WORK TO BE COMPLETED
Which lines below contain the word "Jump", with case counting? Copy out each one.
____________________
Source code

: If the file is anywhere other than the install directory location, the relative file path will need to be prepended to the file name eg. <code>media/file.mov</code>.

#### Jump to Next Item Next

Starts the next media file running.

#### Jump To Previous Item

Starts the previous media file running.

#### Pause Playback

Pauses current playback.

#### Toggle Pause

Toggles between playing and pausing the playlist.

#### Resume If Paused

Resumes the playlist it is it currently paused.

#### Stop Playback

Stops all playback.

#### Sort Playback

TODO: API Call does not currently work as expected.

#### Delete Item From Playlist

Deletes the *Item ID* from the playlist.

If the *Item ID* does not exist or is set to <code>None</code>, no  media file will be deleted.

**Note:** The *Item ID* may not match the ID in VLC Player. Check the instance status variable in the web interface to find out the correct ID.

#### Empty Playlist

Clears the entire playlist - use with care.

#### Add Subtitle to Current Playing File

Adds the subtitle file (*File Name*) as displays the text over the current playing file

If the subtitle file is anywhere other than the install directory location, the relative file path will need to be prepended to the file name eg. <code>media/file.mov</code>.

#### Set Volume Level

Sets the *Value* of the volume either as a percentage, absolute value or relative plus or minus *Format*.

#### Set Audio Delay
____________________
RESULT BELOW
#### Jump to Next Item Next
#### Jump To Previous Item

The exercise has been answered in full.